World Diamonds Council President Andrey Pokyakov speaks on rare gem trade.

The purchasing of a diamond – thanks to an ingenious marketing campaign by N.W. Ayer on behalf of De Beers Group – is the showcase of one person’s love for another and is often the gem of choice for marriage proposals.

It is odd, however, to think that a diamond, so associated with love and peace, is also associated with a much darker, more sinister history.

As was showcased in the 2006 Hollywood movie Blood Diamond, there is a side to the diamond industry that is worlds apart from the romantic gesture. The events and characters involved in the movie were fictitious, but the principle behind their creation has some basis in fact.

The film looks at the trade of conflict or blood diamonds amidst the civil war in Sierra Leone in the 1990s. Diamonds are referred to as conflict diamonds if the stone is used by a rebel movement or their allies to finance armed conflicts against legitimate governments.

It is estimated conflict diamonds represented approximately 4 per cent of the world’s diamond production during the civil war. Illicit rough diamonds have also been used by rebels to fund conflicts in Angola, Liberia, Ivory Coast, the Democratic Republic of Congo and Congo.

In 2000, the Kimberley Process (KP) was formed by governments, NGOs and the diamond industry to develop the Kimberley Process Certification Scheme (KPCS), which came into effect in 2003.

World Diamond Council (WDC) President Andrey Pokyakov said the main goal of the KP and the WDC was to protect the value of natural diamonds and prevent conflict diamonds from entering the market, and the KPCS was designed to safeguard the supply chain.

“The KPCS established requirements for market access, and the WDC supports its enforcement through the sharing of industry knowledge and technical expertise,” he told National Mining Chronicle following the recent KP Intersessional Meeting held in Perth.

Background

Diamonds have a long and rich history beginning?in India, where diamonds were gathered from the country’s rivers and streams. Some historians estimate India was trading in diamonds as early as the fourth century BC.

▸ Source material:
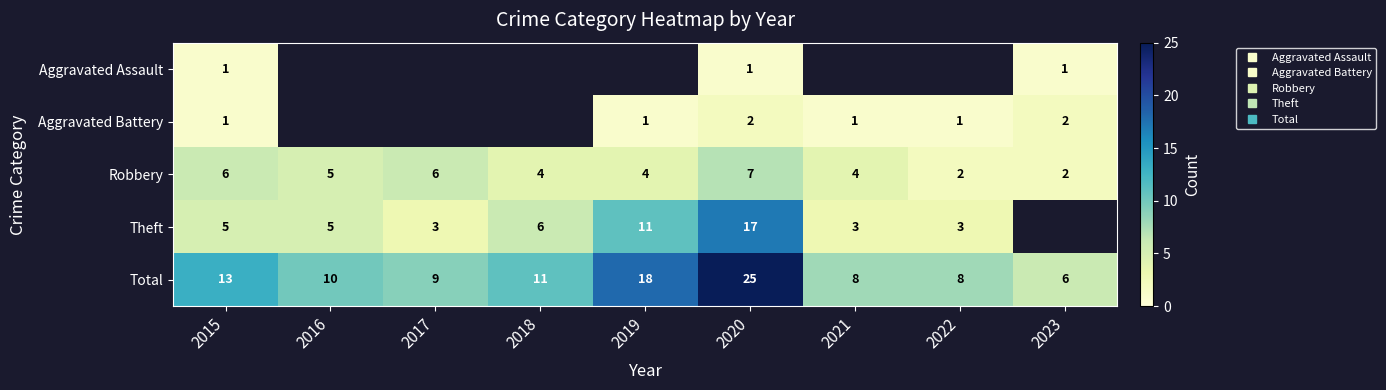

Is it true that Theft equals 8.6 at 2020?

False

▸ What needs to be done: Reproduce the passage of the article on conflict diamonds starting at "As was showcased" and ending at "Congo and Congo.", substituting "armed uprising" for each occurrence of "civil war".

▸ Response below:
As was showcased in the 2006 Hollywood movie Blood Diamond, there is a side to the diamond industry that is worlds apart from the romantic gesture. The events and characters involved in the movie were fictitious, but the principle behind their creation has some basis in fact.

The film looks at the trade of conflict or blood diamonds amidst the armed uprising in Sierra Leone in the 1990s. Diamonds are referred to as conflict diamonds if the stone is used by a rebel movement or their allies to finance armed conflicts against legitimate governments.

It is estimated conflict diamonds represented approximately 4 per cent of the world’s diamond production during the armed uprising. Illicit rough diamonds have also been used by rebels to fund conflicts in Angola, Liberia, Ivory Coast, the Democratic Republic of Congo and Congo.